Situation épidémiologique stable, gare au relâchement !
La situation épidémiologique de l’Algérie se distingue par une certaine «stabilité», avec moins de 200 cas confirmés et moins de cinq décès par jour, mais une stabilité qui reste toutefois «relative» si le relâchement constaté et réprouvé par tous, aussi bien les professionnels de la santé que les citoyens soucieux de préserver leur santé, continue d’être «pratiqué» dans les lieux publics.
Dans ce registre, le Pr Benbouzid, tout en notant que la situation épidémiologique était stable, a relevé qu’il est «indispensable de continuer à s’astreindre au respect des différentes mesures de prévention et gestes barrières», mettant l’accent notamment sur le port du masque et la distanciation physique.
La stabilité de la situation épidémiologique permet, selon le premier responsable du secteur de la santé, «un bon déroulement de la campagne de vaccination», sans trop de pression, sachant les quantités de doses de vaccins reçues jusqu’à présent ne permettent pas encore une vaccination massive. A ce propos, le Pr Benbouzid a rappelé que la vaccination durera toute l’année et émis le souhait de voir le virus endigué bien avant. Un souhait ou un but qui ne peut être atteint, ne serait-ce qu’en partie, qu’en évitant le relâchement par rapport aux gestes barrières. L’insistance sur les mesures de prévention a, par ailleurs, figuré en bonne partie dans le communiqué relatif à la prorogation du confinement partiel dans 19 wilayas pour une durée de 15 jours, notamment dans la partie relative aux regroupements et rassemblements publics, qui restent des foyers par excellence de transmission du virus.
«La prorogation de la mesure d’interdiction, à travers le territoire national, de tout type de rassemblement de personnes et de regroupement familial, notamment la célébration de mariages et de circoncision et autres événements tels que les regroupements au niveau des cimetières.
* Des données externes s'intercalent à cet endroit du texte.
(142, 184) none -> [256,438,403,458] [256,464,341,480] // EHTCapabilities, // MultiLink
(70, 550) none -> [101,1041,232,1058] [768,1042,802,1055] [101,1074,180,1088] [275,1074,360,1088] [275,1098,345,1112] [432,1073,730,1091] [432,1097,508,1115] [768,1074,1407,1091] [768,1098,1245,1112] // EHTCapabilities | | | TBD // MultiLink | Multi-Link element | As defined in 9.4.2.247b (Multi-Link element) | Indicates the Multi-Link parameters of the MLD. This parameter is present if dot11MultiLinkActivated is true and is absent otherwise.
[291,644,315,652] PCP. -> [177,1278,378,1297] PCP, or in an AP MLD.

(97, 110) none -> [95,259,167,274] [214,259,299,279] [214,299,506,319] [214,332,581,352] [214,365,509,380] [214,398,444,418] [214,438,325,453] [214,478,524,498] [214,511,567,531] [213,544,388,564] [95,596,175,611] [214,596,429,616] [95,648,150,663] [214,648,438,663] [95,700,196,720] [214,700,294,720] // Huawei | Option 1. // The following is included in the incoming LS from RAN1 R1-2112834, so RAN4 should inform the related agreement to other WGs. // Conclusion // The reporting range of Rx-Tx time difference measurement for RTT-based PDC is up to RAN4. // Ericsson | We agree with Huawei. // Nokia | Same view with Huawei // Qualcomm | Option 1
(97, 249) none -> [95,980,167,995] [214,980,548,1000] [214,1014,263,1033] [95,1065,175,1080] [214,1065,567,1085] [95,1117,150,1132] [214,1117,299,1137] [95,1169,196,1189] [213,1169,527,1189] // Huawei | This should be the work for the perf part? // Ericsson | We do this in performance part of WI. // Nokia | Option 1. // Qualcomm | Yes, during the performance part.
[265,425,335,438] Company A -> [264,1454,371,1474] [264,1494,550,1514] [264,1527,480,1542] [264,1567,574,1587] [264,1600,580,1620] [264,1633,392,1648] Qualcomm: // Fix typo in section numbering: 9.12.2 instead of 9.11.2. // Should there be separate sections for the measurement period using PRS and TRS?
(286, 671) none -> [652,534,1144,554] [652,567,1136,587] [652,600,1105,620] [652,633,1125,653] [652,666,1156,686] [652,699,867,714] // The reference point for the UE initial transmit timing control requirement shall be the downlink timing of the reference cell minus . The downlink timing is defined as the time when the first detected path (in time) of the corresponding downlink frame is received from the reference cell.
Les walis veilleront au respect de cette interdiction et de l’application des sanctions réglementaires à l’encontre des contrevenants ainsi que les propriétaires des lieux accueillant ces regroupements», peut-on lire dans le communiqué des services du Premier ministère rendu public avant-hier.
«Au moment où l’Algérie œuvre sans relâche à surmonter cette difficile épreuve et où elle a réussi à réduire considérablement la propagation de l’épidémie, nous devons tous continuer à agir de sorte à éviter de faire annihiler ces efforts et à sauvegarder ce qui a été réalisé à ce jour grâce, justement, à la discipline et aux sacrifices consentis par nos citoyens». Il s’agira d’«éviter, en toute responsabilité, les situations d’attroupement et de contacts physiques qui favorisent la propagation de cette épidémie et à continuer à observer scrupuleusement les mesures barrières préconisées, telles que la distanciation physique, le port du masque obligatoire et le lavage fréquent des mains».
C’est ainsi que le gouvernement a réitéré ses «appels de prudence» à l’adresse des citoyens notamment «devant le risque actuel de circulation de nouveaux variants du Covid-19 à travers le monde» et qui est désormais présent en Algérie. Après les professionnels de la santé qui ont appelé à une «prise de conscience individuelle et collective», c’est au tour du gouvernement d’appeler à une «responsabilité individuelle et collective de tous» pour, dit-il, «poursuivre avec autant de détermination la mobilisation et la discipline qui ont permis, jusque-là, d’aboutir à la stabilisation de la situation épidémiologique dans notre pays».
A travers ses appels, le gouvernement entend sensibiliser sur le fait de «faire éviter les rudes épreuves qu’ont endurées nos personnels médical et paramédical en particulier, et tous les Algériens en général dans les moments difficiles de rebond de l’épidémie, avec toutes les conséquences négatives sur le plan économique et social».